Wypadek na Trasie Łazienkowskiej. Z taką prędkością mógł jechać Łukasz Ż.

Wypadek na Trasie Łazienkowskiej. Z taką prędkością mógł jechać Łukasz Ż.

Łukasz Ż
Łukasz Ż Źródło: Shutterstock / Wision Studio
Wypadek na Trasie Łazienkowskiej w Warszawie wywołał spore oburzenie opinii publicznej. Eksperci pokusili się o rekonstrukcję dramatycznych wydarzeń.

Nie cichnie sprawa dramatycznego wypadku, do którego doszło na Trasie Łazienkowskiej w Warszawie. W auto rodziny z dwójką dzieci wjechał z impetem kierowca volkswagena Łukasz Ż. W wyniku zdarzenia zginał 37-letni mężczyzna. Jego żona i dzieci zostali poważnie ranni i trafili do szpitala.
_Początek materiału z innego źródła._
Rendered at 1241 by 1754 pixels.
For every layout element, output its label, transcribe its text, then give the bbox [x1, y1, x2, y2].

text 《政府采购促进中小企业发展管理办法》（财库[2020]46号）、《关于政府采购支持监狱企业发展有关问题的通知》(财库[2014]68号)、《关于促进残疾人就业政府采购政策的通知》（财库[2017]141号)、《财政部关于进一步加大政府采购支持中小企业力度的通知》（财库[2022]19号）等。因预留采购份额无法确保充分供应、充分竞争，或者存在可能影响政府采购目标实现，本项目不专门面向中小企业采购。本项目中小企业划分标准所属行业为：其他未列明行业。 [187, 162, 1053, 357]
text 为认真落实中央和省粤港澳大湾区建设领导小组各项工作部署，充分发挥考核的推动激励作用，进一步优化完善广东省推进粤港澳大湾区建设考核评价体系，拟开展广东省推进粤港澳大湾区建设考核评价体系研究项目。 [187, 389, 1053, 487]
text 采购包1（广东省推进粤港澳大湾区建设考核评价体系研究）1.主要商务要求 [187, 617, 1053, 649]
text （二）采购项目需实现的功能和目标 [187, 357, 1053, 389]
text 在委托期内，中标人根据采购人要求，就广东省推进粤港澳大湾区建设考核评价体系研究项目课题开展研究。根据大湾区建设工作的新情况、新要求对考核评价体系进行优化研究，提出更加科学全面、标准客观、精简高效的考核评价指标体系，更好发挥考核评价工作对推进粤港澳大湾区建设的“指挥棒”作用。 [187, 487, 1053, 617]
Wypadek na Trasie Łazienkowskiej. Łukasz Ż. w rękach policji

W wypadku ucierpiała także 22-letnia Paulina, partnerka kierowcy. Mężczyzna w ogóle się tym nie przejął. Nie tylko nie udzielił pomocy nikomu z poszkodowanych, ale miał wręcz odganiać tych, którzy próbowali pomóc. Łukasz Ż. uciekł za granicę. Wydano za nim list gończy, wdrożono też procedurę ENA.

Ostatecznie został zatrzymany w Niemczech. Mężczyzna był już wcześniej wielokrotnie karany. W ręce policji wpadli również jego trzej koledzy, którym postawiono zarzuty nieudzielenia pomocy i utrudniania postępowania karnego. Policja zatrzymała również Kamila K. i Aleksandra G., którzy wraz z Łukaszem Ż. i jego znajomymi wspólnie pili alkohol.

Warszawa. Wypadek na Trasie Łazienkowskiej. Rekonstrukcja

Eksperci postanowili zrekonstruować tragiczny wypadek. – Główną przyczyną zdarzenia była oczywiście nadmierna prędkość, z jaką poruszał się volkswagen. Ta okoliczność skutkowała znacznym ograniczeniem możliwości panowania nad pojazdem przez kierującego volkswagenem, szczególnie biorąc pod uwagę łuk drogi oraz ograniczoną przyczepność mokrej lub wilgotnej nawierzchni – komentowali inż. Rafał Bielnik i mgr inż. Jakub Curyło.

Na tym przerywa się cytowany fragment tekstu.